» JOB ITEM
Write out every line from the listing below where the string "este" is found.

» EXERCISE MATERIALS
++++++++++

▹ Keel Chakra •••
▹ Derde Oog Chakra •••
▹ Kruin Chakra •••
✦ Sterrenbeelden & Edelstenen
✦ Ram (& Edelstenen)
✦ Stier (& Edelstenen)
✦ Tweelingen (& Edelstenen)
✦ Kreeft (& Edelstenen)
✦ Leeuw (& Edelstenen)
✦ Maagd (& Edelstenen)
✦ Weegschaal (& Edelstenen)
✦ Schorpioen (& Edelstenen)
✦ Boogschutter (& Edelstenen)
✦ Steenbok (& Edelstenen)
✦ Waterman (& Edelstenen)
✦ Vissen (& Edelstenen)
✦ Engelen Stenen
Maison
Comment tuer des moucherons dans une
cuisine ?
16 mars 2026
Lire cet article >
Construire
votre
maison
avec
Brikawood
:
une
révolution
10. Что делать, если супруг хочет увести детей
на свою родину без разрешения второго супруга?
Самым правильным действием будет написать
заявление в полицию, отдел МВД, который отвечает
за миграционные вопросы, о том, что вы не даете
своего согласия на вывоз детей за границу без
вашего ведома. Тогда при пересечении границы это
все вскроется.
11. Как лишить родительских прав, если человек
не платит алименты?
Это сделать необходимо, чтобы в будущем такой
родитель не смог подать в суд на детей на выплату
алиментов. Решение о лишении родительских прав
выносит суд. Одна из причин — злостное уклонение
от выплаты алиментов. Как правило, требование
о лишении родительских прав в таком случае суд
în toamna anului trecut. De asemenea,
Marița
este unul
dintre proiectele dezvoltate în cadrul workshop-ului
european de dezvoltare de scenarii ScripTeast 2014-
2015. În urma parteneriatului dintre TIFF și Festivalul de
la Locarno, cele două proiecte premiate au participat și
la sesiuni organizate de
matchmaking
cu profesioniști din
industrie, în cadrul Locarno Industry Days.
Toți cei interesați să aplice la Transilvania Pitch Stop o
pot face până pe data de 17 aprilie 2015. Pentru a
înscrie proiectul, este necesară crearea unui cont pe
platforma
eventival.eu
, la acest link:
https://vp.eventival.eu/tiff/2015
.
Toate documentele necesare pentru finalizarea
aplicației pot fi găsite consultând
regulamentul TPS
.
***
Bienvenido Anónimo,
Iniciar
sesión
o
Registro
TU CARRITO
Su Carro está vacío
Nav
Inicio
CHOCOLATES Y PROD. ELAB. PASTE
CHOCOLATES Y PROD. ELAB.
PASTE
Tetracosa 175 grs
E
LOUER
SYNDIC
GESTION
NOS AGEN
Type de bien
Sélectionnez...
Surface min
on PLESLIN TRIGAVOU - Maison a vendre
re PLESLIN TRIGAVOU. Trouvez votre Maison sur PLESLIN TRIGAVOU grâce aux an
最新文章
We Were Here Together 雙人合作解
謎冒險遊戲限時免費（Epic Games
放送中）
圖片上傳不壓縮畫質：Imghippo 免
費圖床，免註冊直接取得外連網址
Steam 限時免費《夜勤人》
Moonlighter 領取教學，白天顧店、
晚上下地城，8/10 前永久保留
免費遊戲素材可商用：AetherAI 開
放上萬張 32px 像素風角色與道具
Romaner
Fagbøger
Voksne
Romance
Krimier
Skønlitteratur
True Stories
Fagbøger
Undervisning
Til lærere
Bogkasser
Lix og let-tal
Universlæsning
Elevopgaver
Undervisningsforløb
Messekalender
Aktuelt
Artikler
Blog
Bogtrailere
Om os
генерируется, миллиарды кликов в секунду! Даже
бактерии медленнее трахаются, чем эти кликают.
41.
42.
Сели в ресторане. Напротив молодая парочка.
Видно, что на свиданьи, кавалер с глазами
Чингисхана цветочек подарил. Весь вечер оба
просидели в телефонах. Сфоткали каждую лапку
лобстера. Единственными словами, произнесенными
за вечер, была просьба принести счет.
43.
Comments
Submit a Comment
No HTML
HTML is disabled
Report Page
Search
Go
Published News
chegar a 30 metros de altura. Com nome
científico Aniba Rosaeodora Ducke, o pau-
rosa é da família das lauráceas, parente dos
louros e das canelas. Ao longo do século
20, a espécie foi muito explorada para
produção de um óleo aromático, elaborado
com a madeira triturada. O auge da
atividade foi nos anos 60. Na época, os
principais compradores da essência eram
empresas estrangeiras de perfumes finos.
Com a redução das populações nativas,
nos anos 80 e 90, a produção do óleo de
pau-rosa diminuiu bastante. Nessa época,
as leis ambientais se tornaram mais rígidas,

++++++++++

» SOLUTION TO THIS TASK
este unul
înscrie proiectul, este necesară crearea unui cont pe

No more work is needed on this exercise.